39 tests, zero dependencies.

Siblings

These four libraries solve adjacent problems in the arg-processing pipeline. They compose. The typical order is: rename keys, fill defaults, coerce types, validate.

Lib Boundary Repo
tool-arg-rename Rename arg keys before processing MukundaKatta/tool-arg-rename
tool-arg-defaults Fill missing args before coercion MukundaKatta/tool-arg-defaults
agentvet Validate args after coercion MukundaKatta/agentvet
tool-arg-fuzzy Fuzzy-match enum values, complementary MukundaKatta/tool-arg-fuzzy

There is also a Rust sibling crate tool-arg-coerce that produces identical output. If you are running a mixed Python and Rust stack, both libraries use the same coercion rules and the same CoercionResult shape, so logs from both sides are comparable.

What is next

A few things I want to add:

A pipeline helper that runs rename, defaults, coerce, and validate in the right order with one call. Right now you wire up each step manually. That is fine for control, but annoying for the common case.
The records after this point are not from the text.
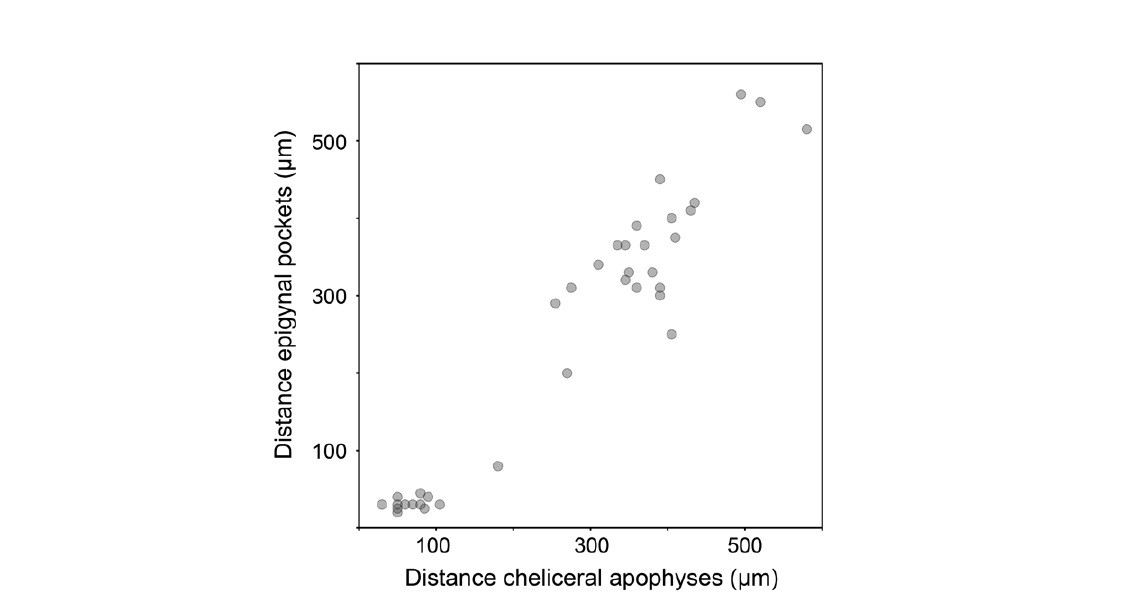
Fig. 866. Scatter diagram showing the correlation between the distances between the male cheliceral apophyses (tips) and the distances between the female epigynal pockets. Each dot represents one species (all known representatives of Holocnemus Simon, 1873, Maghreba gen. nov., and Crossopriza Simon,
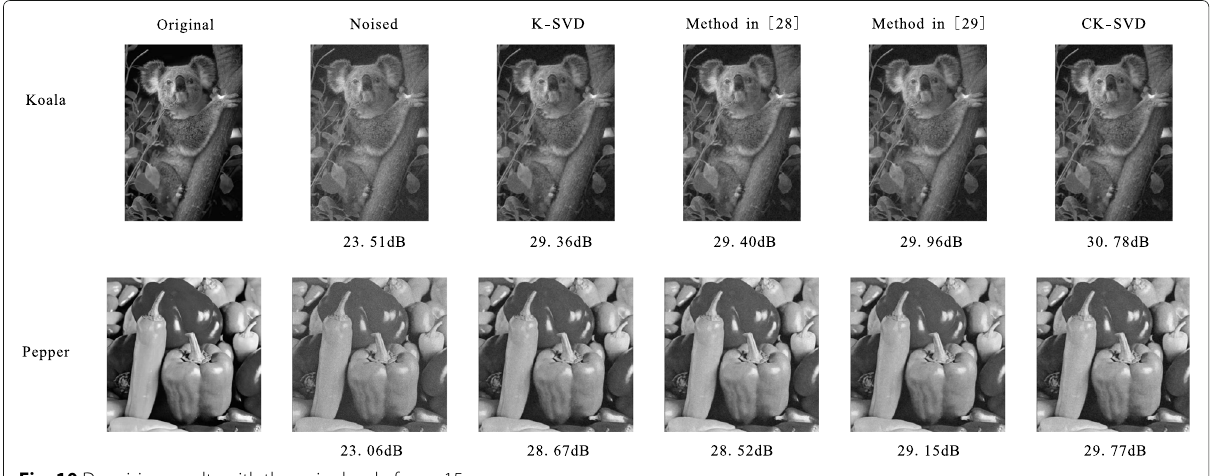
Fig. 10 Denoising results with the noise level of σ = 15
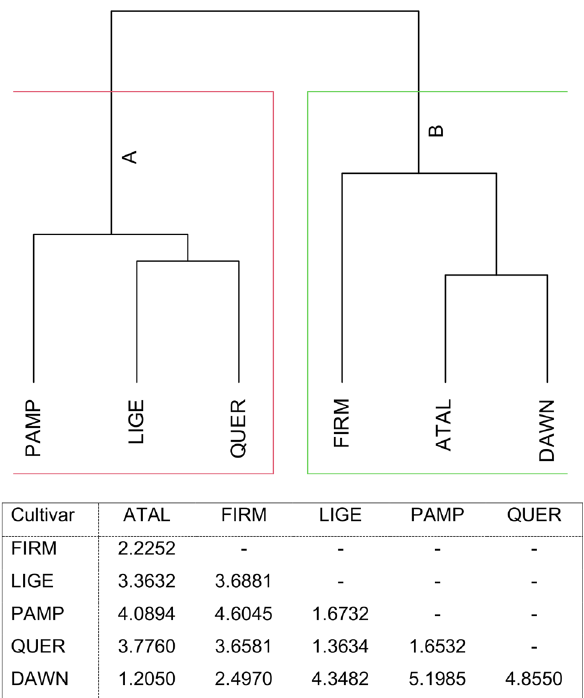
Figure 1. Dendrogram and similarity matrix calculated based on Euclidean distances for rice resistance to the South American rice water weevil, Oryzophagus oryzae, among six rice cultivars in a 2-year field screening. Rice cultivars: ATAL = BRS Atalanta; FIRM = BRS Firmeza; LIGE = BRS Ligeirinho; PAMP = BRS Pampa CL; QUER = BRS Querência; DAWN = Dawn. Variables: numbers of feeding scars and eggs [average from 5, 8, and 11 days after flooding (DAF)], number and weight of larvae [average from 15, 25, and 35 DAF], time to 50% emergence [TE50%], and weight of adult offspring [average between male and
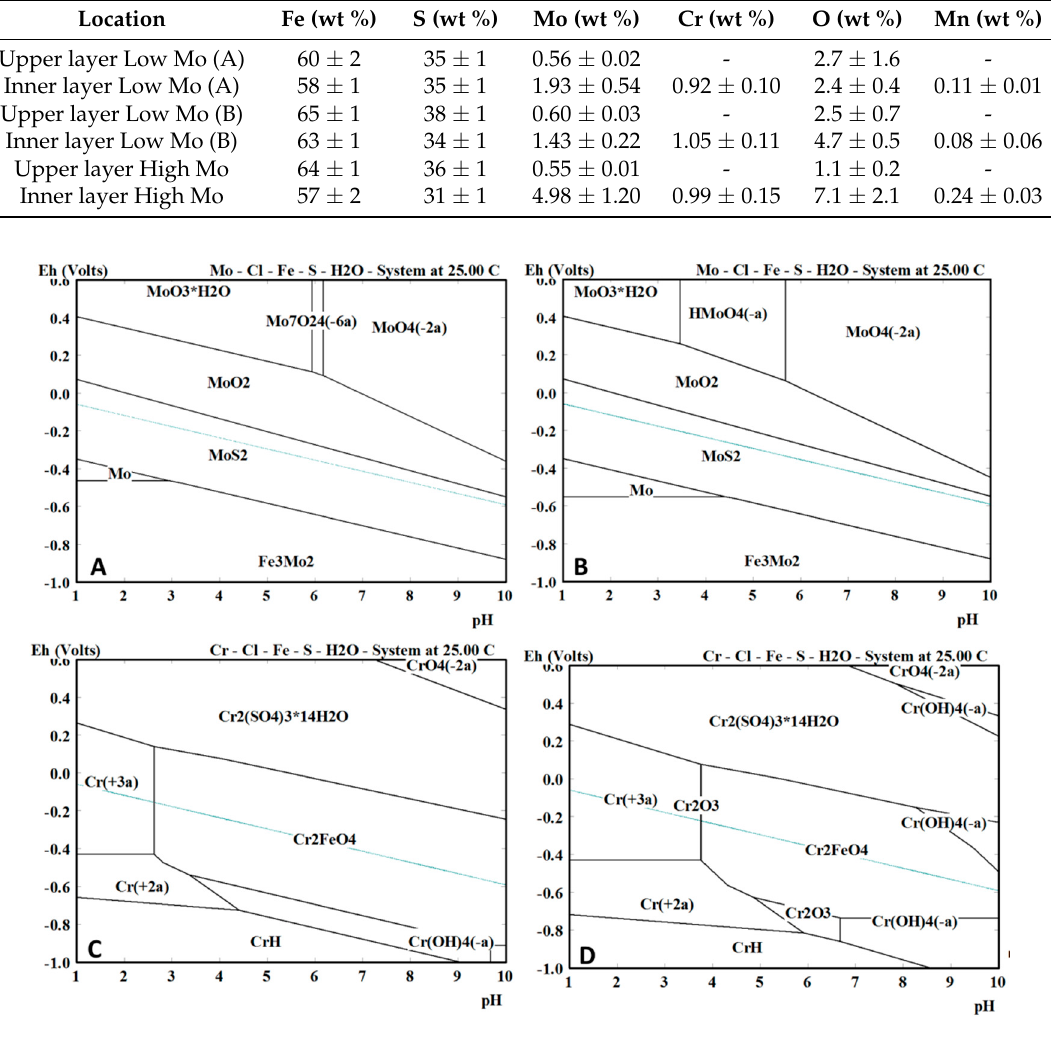
Figure 7. The equilibrium phase diagram obtained using HSC Chemistry for the Mo and Cr specimens near the surface ( A , C , respectively) and further away from the surface ( B , D , respectively). During the test a pH value between 2.8 and 4.0 was maintained.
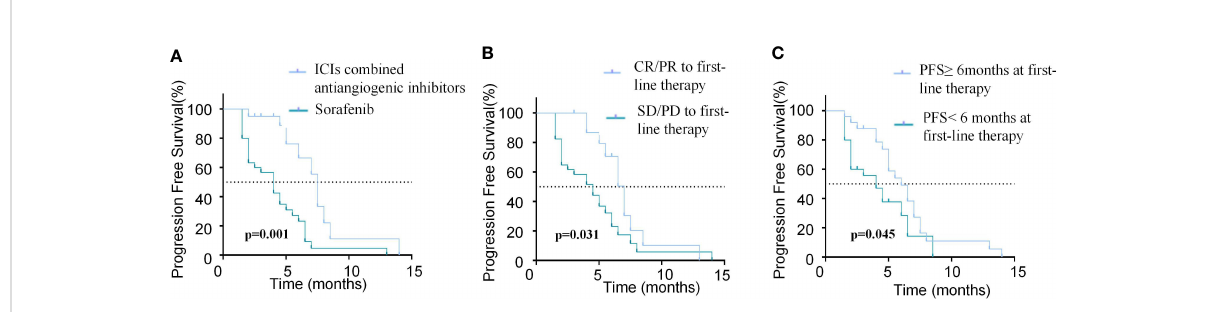
FIGURE 4 Comparison of PFS in patients with different modalities and ef fi cacy of fi rst-line treatment. (A) Kaplan-Meier curves of PFS between patients with ICIs combined antiangiogenic inhibitors or sora fi nib for the fi rst-line treatment. (B) Kaplan-Meier curves of PFS between patients who achieved CR/PR or SD/PD in the fi rst-line treatment. (C) Kaplan-Meier curves of PFS between patients with PFS ≥ 6months or PFS<6months in the fi rst-line treatment.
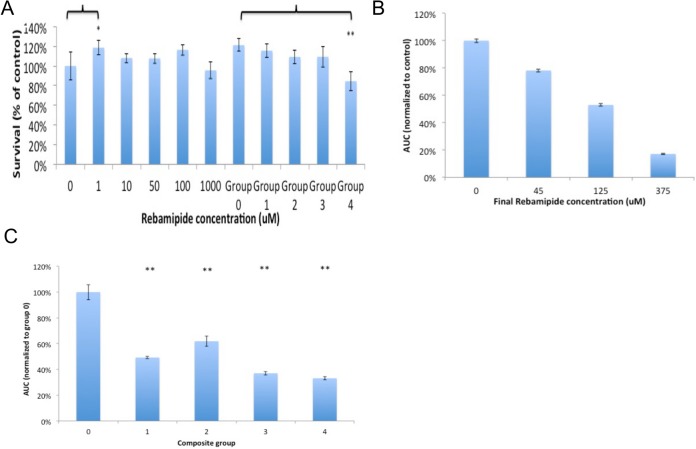
Macrophage viability and ROS production.Rebamipide does not significantly reduce the viability of macrophages up to 1mM (A). The leach product from group 4 composites was slightly toxic, but the difference in viability, compared to controls, was not statistically significant. Rebamipide quenches ROS in a dose dependent manner (B), with an estimated EC50 of 400uM in Raw 264.7 macrophages. Rebamipide, present in the leach from each composite group, was an effective quencher of ROS (C). (* indicate p< 0.05, ** indicate P<0.01 when compared to untreated, or group 0 for leach, Dunnet’s t-test).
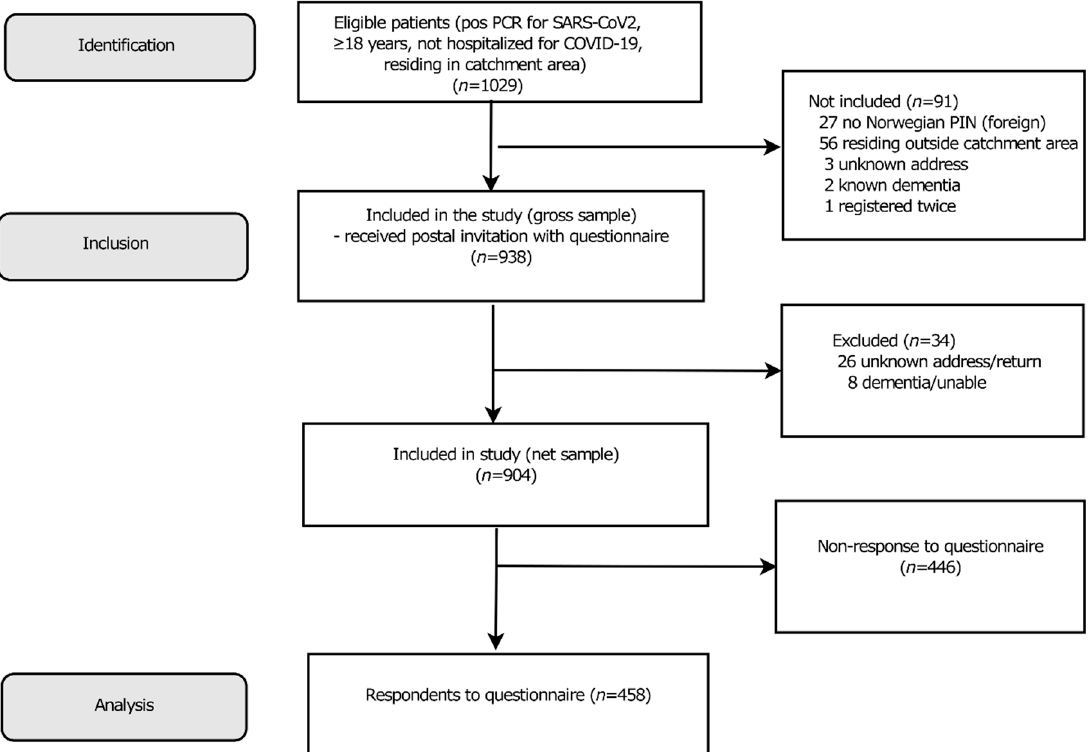
Figure 1. Flow chart showing the selection of the study population.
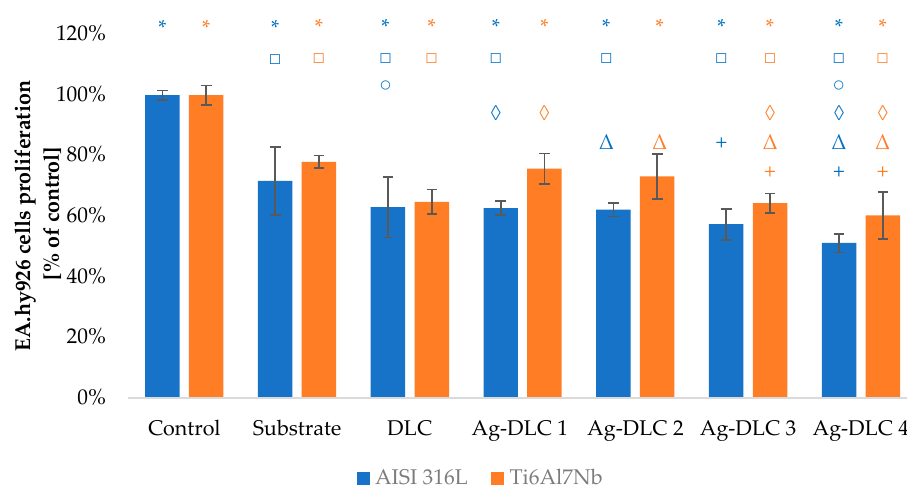
Materials 2021 , 14 , x FOR PEER REVIEW Figure 10. Assessment of proliferation of Saos-2 cells in contact with Cu-DLC coatings. Results of XTT examination.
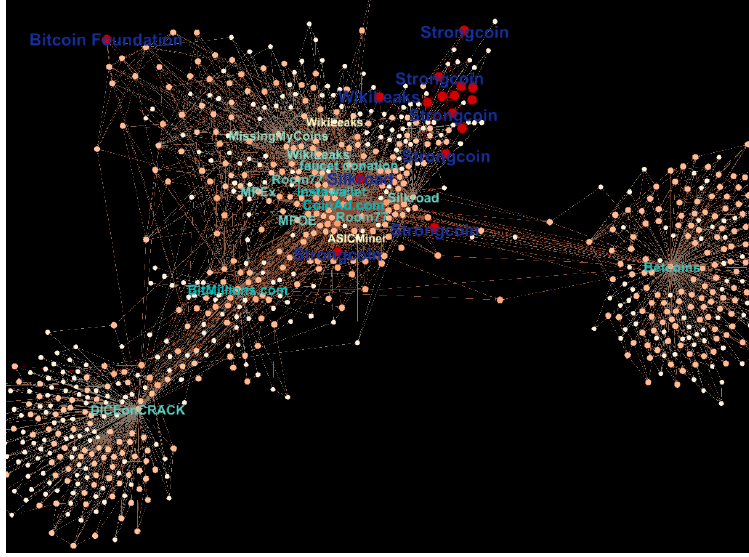
Figure 41. Closeness Centrality in the Bitcoin Network.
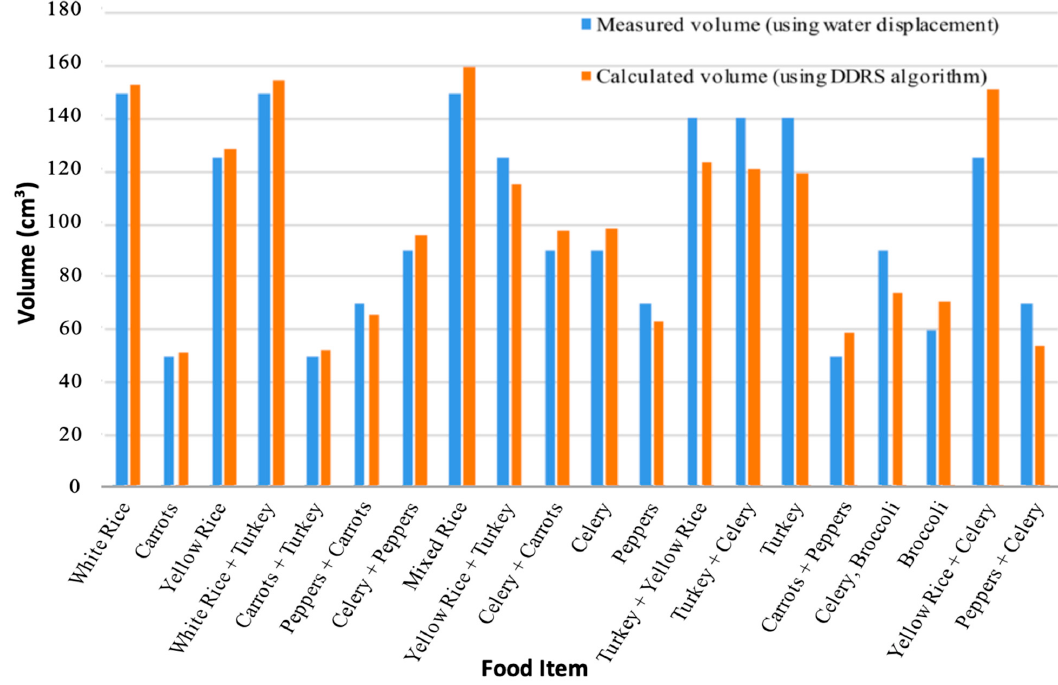
Figure 17. Measured volume using the DDRS algorithm vs. the calculated volume using water displacement.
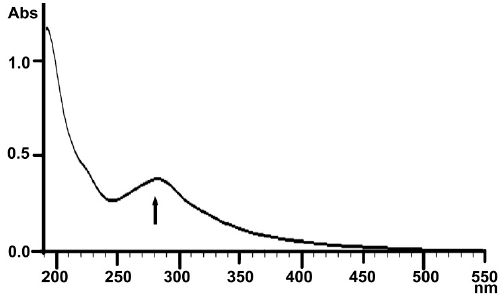
Figure 3. UV spectrum of LBP.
Nested object support. Top-level coercion covers most real-world cases. But some tool schemas have nested objects and arrays of objects, and the coercer should handle those the same way.

A coercion rate summary method on CoercionResult. Something that returns {"limit": 0.95, "enabled": 0.12} to show what fraction of calls needed coercion per field. Useful for evaluation reports.

The repo is open. Issues and PRs welcome.